En un callejón, los hombres comparten dolor. El padre de Oudai, con una venda en la cabeza y una kefiya —el típico pañuelo palestino—, cuenta que el jueves por la noche toda la familia decidió dormir juntos en el salón porque así se sentían más seguros. “Un misil gigante dio en la casa y empezó a arder. Corrí a ver a los niños. No podía ver. Todo estaba lleno de humo. Los zarandeé, pero uno de ellos no se movió. Con la luz del móvil vi que tenía sangre en la boca. El cuerpo lo tenía lleno de metralla”. A Oudai, como a muchos chicos en Gaza le chiflaba el fútbol y era un entusiasta del Barcelona. La única explicación que el padre de Oudai encuentra es que su casa está cerca de un campo que hace tiempo se utilizó para lanzar cohetes. Eso dice. Así intenta poner orden en su cabeza.
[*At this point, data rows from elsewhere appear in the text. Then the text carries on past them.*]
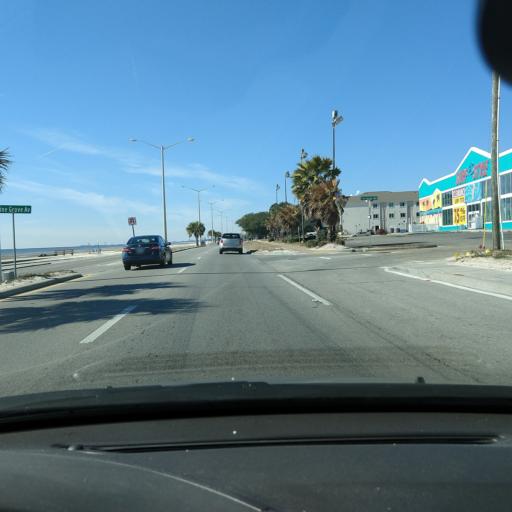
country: US
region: Mississippi
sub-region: Harrison County
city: Biloxi
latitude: 30.3903
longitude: -88.9801
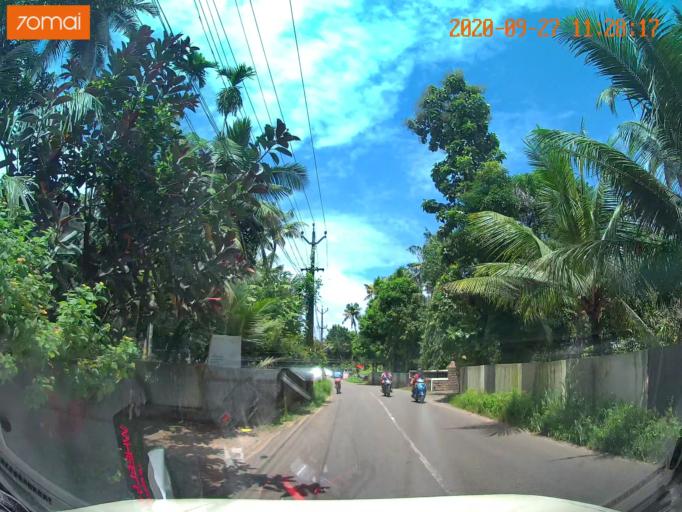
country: IN
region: Kerala
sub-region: Thrissur District
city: Thanniyam
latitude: 10.4155
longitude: 76.1402
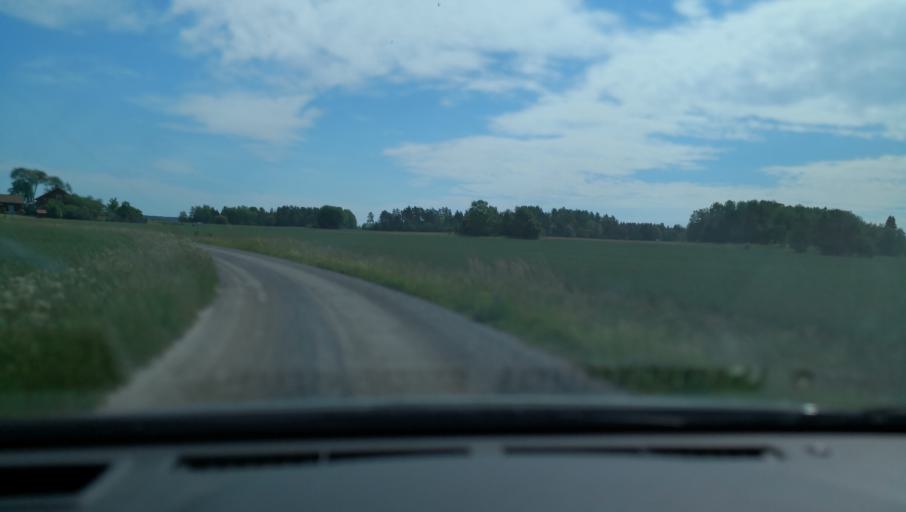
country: SE
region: Uppsala
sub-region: Enkopings Kommun
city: Enkoping
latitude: 59.7017
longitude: 17.1247
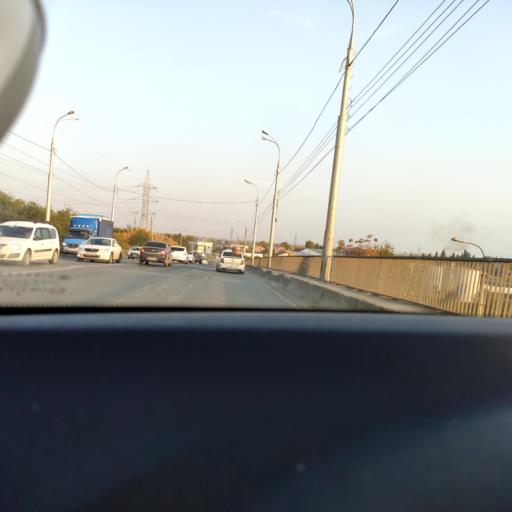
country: RU
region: Samara
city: Petra-Dubrava
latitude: 53.2551
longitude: 50.3056
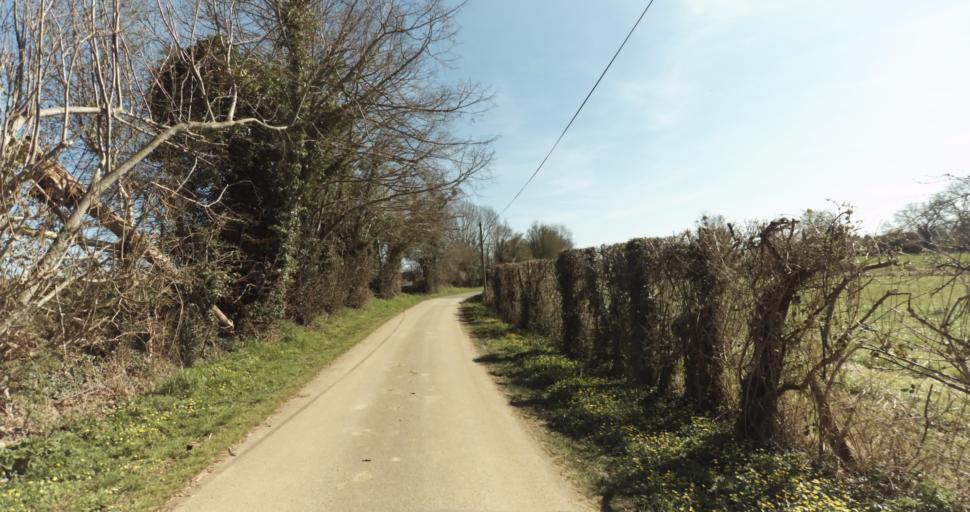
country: FR
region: Lower Normandy
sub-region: Departement du Calvados
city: Saint-Pierre-sur-Dives
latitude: 49.0667
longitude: -0.0324
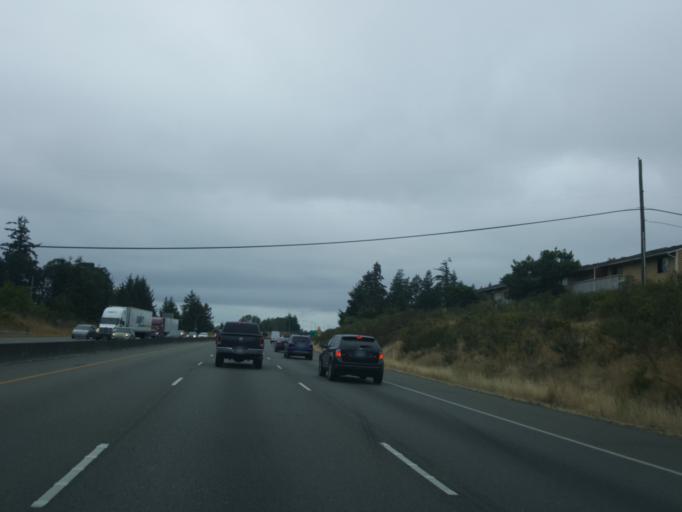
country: US
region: Washington
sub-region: Pierce County
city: Parkland
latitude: 47.1586
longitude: -122.4593
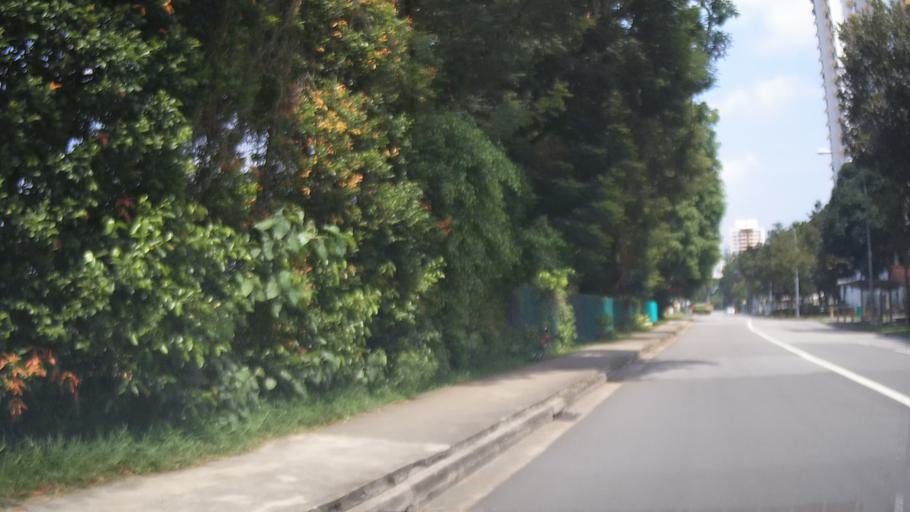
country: SG
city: Singapore
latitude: 1.3187
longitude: 103.8600
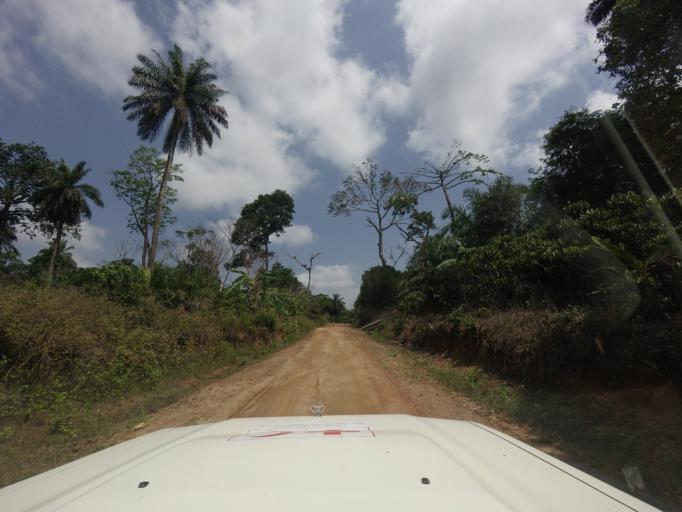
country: LR
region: Lofa
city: Voinjama
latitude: 8.4801
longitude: -9.6627
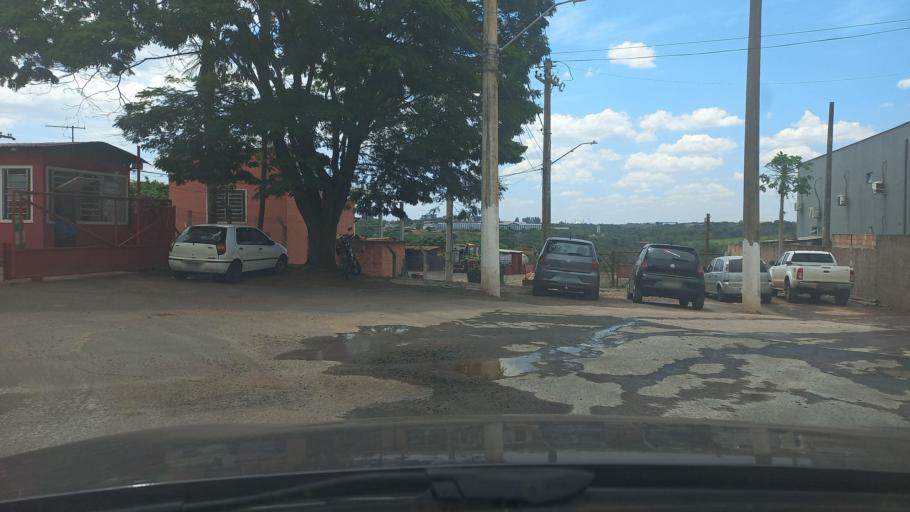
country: BR
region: Minas Gerais
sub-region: Uberaba
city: Uberaba
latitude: -19.7319
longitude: -47.9773
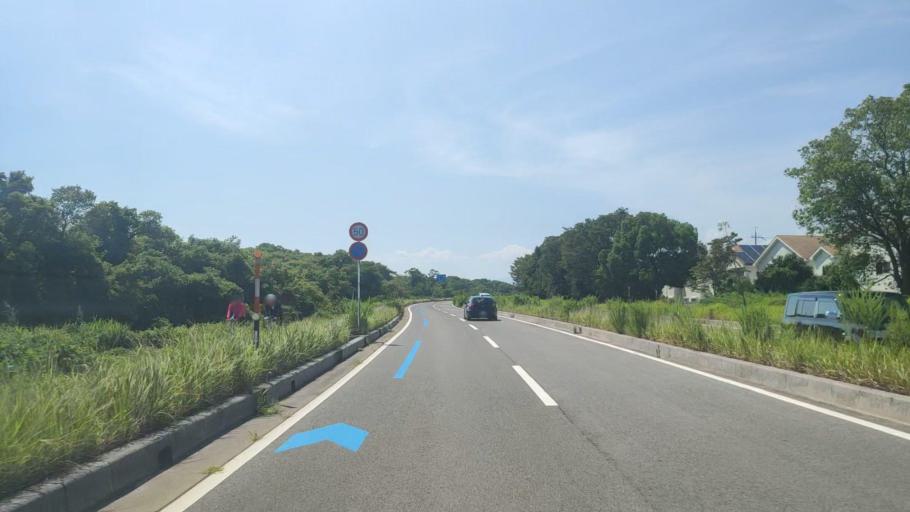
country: JP
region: Shiga Prefecture
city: Nagahama
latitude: 35.3837
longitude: 136.2516
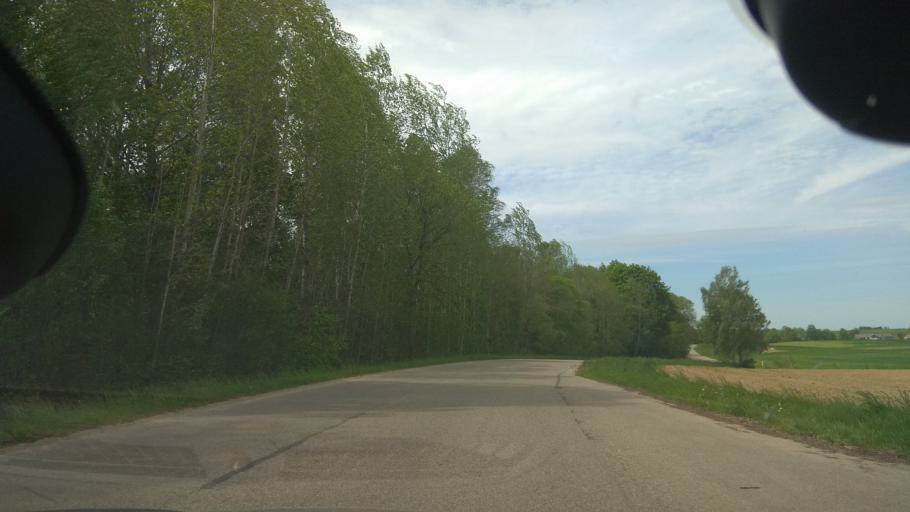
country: LT
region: Vilnius County
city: Ukmerge
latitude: 55.1508
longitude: 24.5514
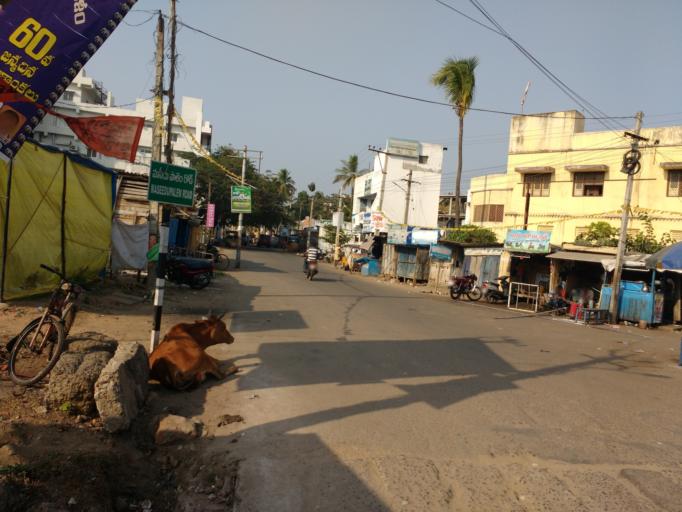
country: IN
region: Andhra Pradesh
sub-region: Srikakulam
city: Srikakulam
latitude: 18.2949
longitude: 83.9002
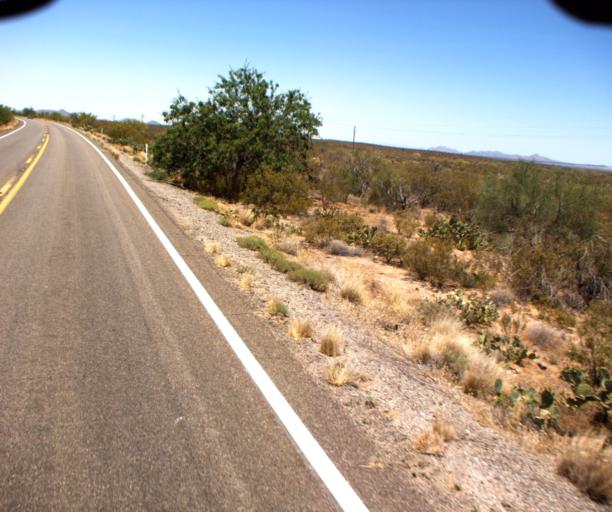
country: US
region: Arizona
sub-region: Pima County
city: Catalina
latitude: 32.6539
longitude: -111.0349
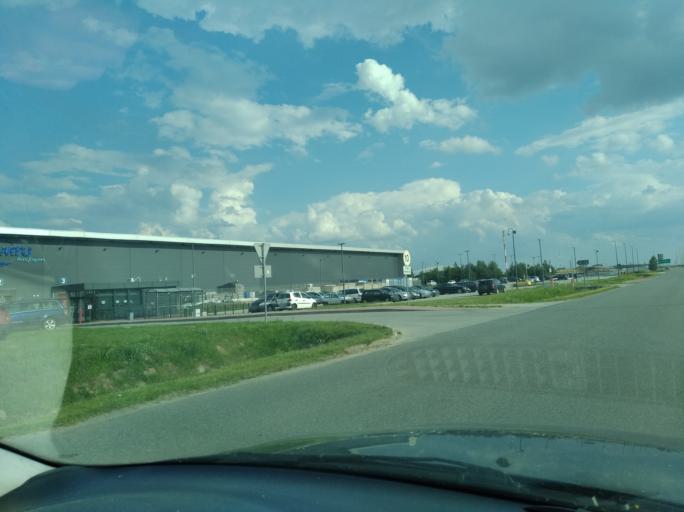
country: PL
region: Subcarpathian Voivodeship
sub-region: Powiat rzeszowski
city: Wysoka Glogowska
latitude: 50.1207
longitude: 22.0231
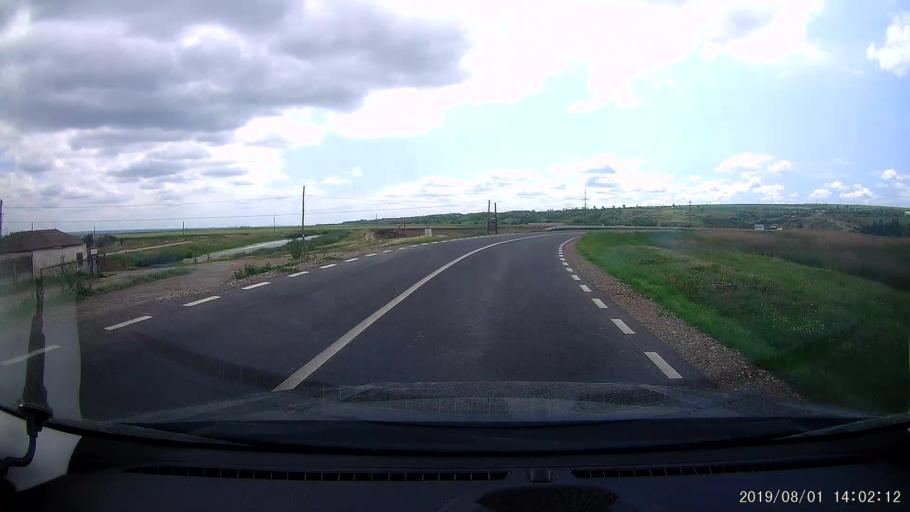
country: RO
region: Galati
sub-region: Comuna Foltesti
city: Foltesti
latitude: 45.7382
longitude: 28.0786
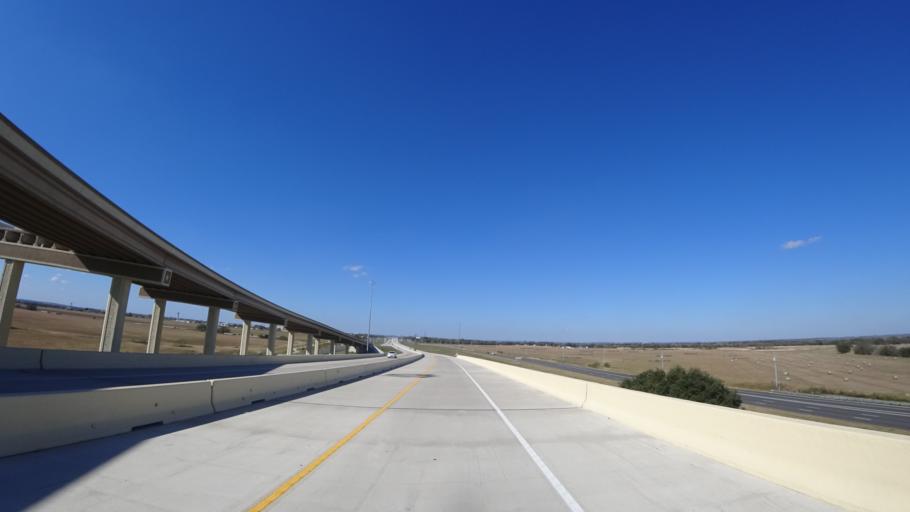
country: US
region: Texas
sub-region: Travis County
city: Hornsby Bend
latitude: 30.1964
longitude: -97.6268
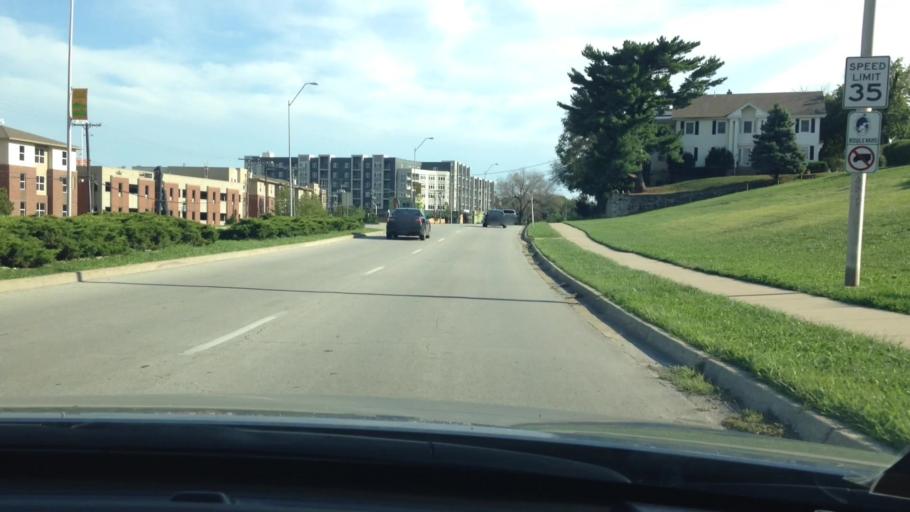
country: US
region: Kansas
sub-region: Johnson County
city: Westwood
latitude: 39.0374
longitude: -94.5846
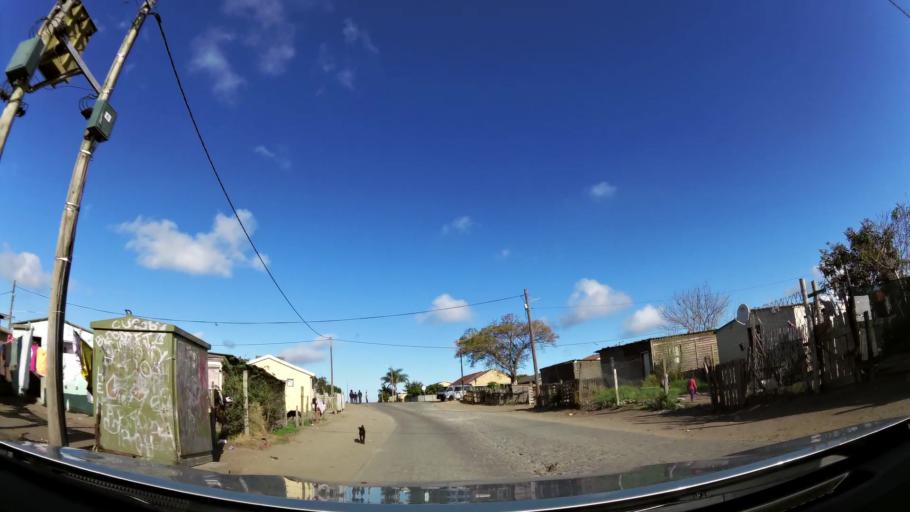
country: ZA
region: Western Cape
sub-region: Eden District Municipality
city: George
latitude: -33.9893
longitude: 22.4795
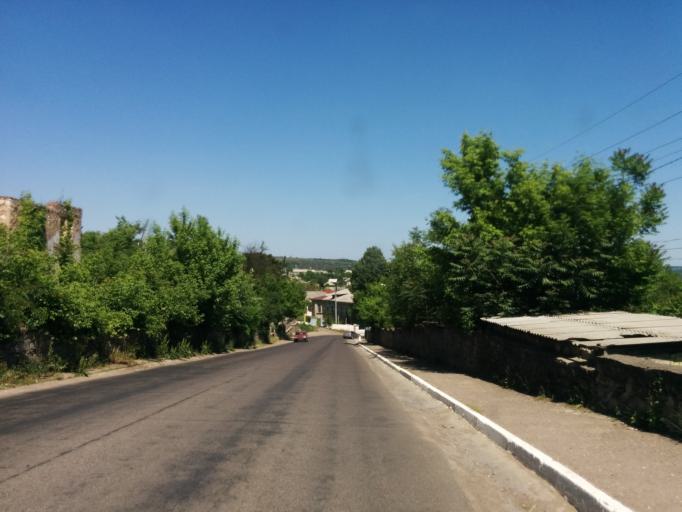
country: MD
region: Raionul Soroca
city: Soroca
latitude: 48.1616
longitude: 28.2969
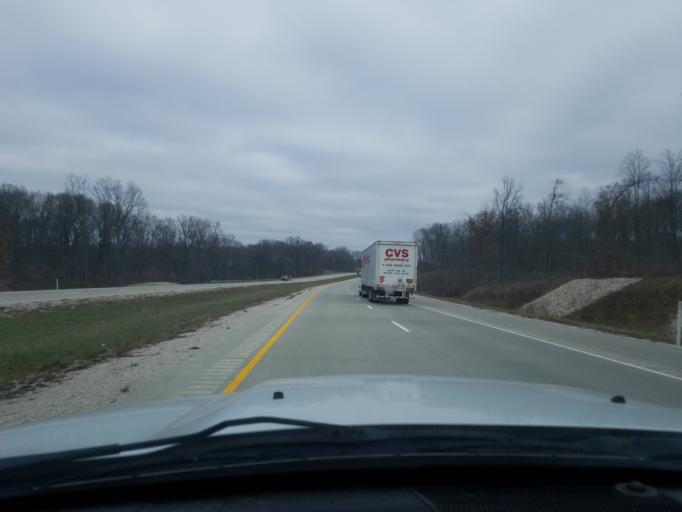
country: US
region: Indiana
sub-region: Greene County
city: Bloomfield
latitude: 38.9497
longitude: -86.8619
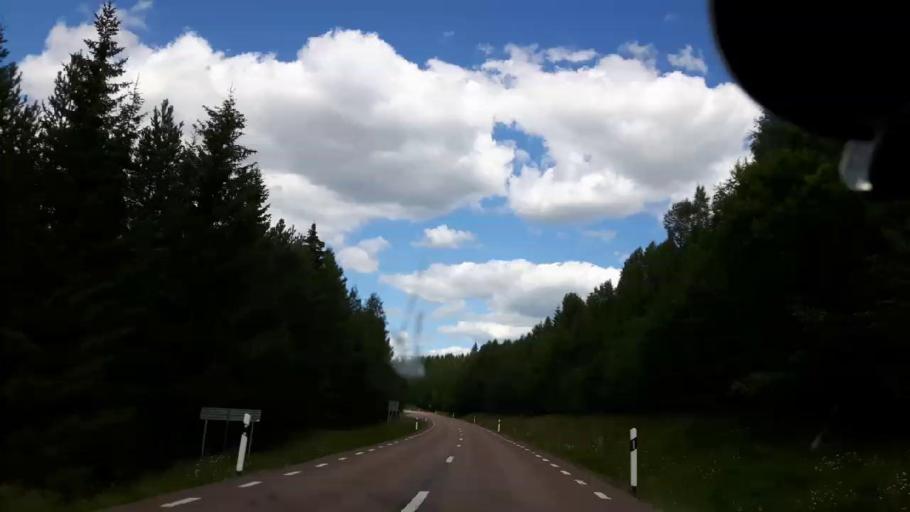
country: SE
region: Jaemtland
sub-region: Ragunda Kommun
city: Hammarstrand
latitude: 62.9182
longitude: 16.7040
En Israel, la lluvia de cohetes alcanza ahora distancias impensables hace solamente unas semanas. Tel Aviv, pero sobre todo Jerusalén, son palabras mayores. Las sirenas que advierten de la caída inminente de un proyectil palestino suenan ya por buena parte del país. El Ejecutivo israelí ha autorizado al movilización de hasta 75.000 reservistas y cunde la sensación de que una incursión terrestre está al caer. La población mientras trata de digerir las decisiones de unos políticos a los que les piden protección. Las agresiones militares que aspiran a crear ese clima de seguridad son para muchos israelíes amenazados, un mal inevitable.